How to find Working capital finance?

How to find Working capital finance?

It is capital that is used in day–to–day operations of the business. It is the balance from the current assets minus the current liabilities.

A shortage of working capital creates Cash flow problems in the business.

There are two ways to find your business’s working capital: factoring and discounting your invoices. When you run a business, you might have credit customers and have to wait for the payments of your invoices. That creates a cash flow problem because you have weekly paid workers to run your business. Even if your business is making a good profit, that does not mean that your cash flow is reliable; it is not uncommon for business owners to always find this problem. As a new business owner, having lots of cash in your bank account is impossible.  The cash flow issue might get better in the long run but big problems at the start of any business. Therefore, you must find ways of raising working capital to run your business smoothly.

How will you raise your working capital?

Are you going to look for a bank loan?

Are you going to use your credit cards?

Getting more loans is impossible as you would borrow money to set up your business. Therefore the only other option is to discount or factoring your invoices. Discounting invoices is not getting a loan but selling your invoices at a discounted price to a factoring company. This method will give you immediate cash to solve your cash flow problem. When you choose this method, you will have control over your sales ledger and debt collection. It is possible only if you have the human resources to manage your sales ledger and debt collection. If your company is small and short-staffed, the other option is to factor in your invoices. Here the lender will do the group and the credit control.

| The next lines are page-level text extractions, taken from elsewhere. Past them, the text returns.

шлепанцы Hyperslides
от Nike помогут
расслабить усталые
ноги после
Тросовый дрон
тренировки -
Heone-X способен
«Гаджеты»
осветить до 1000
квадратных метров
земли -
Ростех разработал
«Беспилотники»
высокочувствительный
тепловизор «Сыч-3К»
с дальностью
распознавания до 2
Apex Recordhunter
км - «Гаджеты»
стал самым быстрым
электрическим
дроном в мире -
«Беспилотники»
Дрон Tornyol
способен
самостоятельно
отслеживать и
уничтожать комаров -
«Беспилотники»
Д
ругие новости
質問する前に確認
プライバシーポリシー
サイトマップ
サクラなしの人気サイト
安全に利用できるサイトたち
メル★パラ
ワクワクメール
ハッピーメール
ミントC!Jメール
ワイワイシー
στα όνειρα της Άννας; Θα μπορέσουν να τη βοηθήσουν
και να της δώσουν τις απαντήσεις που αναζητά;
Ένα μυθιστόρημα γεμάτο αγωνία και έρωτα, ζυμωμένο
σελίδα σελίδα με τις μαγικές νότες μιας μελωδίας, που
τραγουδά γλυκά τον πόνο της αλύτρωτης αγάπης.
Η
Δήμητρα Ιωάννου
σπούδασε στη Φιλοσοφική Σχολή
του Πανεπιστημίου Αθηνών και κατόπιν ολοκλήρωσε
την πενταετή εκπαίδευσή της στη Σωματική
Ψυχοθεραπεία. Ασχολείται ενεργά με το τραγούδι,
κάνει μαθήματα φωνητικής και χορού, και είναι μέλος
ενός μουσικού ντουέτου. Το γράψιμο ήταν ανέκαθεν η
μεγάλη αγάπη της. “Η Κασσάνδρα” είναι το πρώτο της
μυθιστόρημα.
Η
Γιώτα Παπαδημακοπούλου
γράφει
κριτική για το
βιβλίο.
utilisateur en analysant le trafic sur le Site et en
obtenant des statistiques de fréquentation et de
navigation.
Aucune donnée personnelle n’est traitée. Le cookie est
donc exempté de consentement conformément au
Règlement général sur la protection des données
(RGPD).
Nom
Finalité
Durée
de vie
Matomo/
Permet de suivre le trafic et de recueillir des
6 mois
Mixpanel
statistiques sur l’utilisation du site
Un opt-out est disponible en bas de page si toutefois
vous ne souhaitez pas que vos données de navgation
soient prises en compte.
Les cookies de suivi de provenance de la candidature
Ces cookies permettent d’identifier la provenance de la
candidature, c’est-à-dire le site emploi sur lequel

The benefits of factoring and discounting invoices

The cash flow problem solved

Helps to grow your business

The factoring company manages the credit control, and you have more time to develop your business.

We are funding secured without requiring other assets.

Making prompt payments to suppliers will help you to get discounts.

Useful for new businesses

It helps grow the company; you can return the money.

Factoring and discounting offer competitive prices and excellent advisory service.

Invoice discounting

In this method, you will have control over your debtors. Therefore, you could maintain confidentiality. That helps the stability of your business.

Invoice factoring

Here the lender will have complete control over your sales ledger the secrecy gets affected. As a result, your suppliers may become reluctant to give you support.

Final words.

Risk is involved in any business, so factoring and discounting also have risks. The lender has less control over the payments because it depends on the receipts. The lender has to receive the prices according to the agreed date or may not receive them at all. For this reason, discounting is done for big companies with sizeable creditworthy client bases. But factoring is usually used by smaller companies as the lender has more control over the sales ledger. Therefore it is up to you to choose which method suits you better. But any business that gives long credit terms will have problems that can be solved by factoring or discounting invoices.